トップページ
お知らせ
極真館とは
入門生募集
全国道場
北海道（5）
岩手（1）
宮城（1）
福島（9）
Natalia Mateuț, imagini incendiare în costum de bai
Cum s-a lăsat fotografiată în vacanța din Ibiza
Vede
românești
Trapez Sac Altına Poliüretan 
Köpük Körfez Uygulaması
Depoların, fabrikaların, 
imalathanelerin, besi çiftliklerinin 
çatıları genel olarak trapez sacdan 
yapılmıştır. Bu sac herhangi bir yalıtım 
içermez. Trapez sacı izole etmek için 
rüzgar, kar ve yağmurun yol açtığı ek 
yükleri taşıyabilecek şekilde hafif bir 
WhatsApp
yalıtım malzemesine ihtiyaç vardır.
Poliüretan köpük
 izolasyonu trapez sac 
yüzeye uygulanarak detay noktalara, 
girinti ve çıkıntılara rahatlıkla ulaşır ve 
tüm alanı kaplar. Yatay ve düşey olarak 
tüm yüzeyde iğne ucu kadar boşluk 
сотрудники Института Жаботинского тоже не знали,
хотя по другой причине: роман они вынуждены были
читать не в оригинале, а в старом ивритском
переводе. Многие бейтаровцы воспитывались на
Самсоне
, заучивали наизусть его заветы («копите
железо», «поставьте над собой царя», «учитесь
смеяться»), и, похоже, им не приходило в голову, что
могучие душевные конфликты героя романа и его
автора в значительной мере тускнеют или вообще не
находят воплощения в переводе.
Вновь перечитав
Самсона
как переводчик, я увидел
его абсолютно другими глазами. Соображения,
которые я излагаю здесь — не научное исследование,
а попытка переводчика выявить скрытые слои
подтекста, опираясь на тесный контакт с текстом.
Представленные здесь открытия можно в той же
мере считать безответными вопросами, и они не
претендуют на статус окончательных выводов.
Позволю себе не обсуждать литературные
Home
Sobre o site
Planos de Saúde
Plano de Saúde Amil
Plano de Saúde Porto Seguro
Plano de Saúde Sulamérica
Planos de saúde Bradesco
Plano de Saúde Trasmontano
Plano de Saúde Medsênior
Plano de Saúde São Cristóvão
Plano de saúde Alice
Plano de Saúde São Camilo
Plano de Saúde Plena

____

▶ _What is expected_
Nothing but the lines from the one containing "Plano de Saúde Medsênior" through the last line of the data above should be set down, word for word.

▶ _Answer section_
Plano de Saúde Medsênior
Plano de Saúde São Cristóvão
Plano de saúde Alice
Plano de Saúde São Camilo
Plano de Saúde Plena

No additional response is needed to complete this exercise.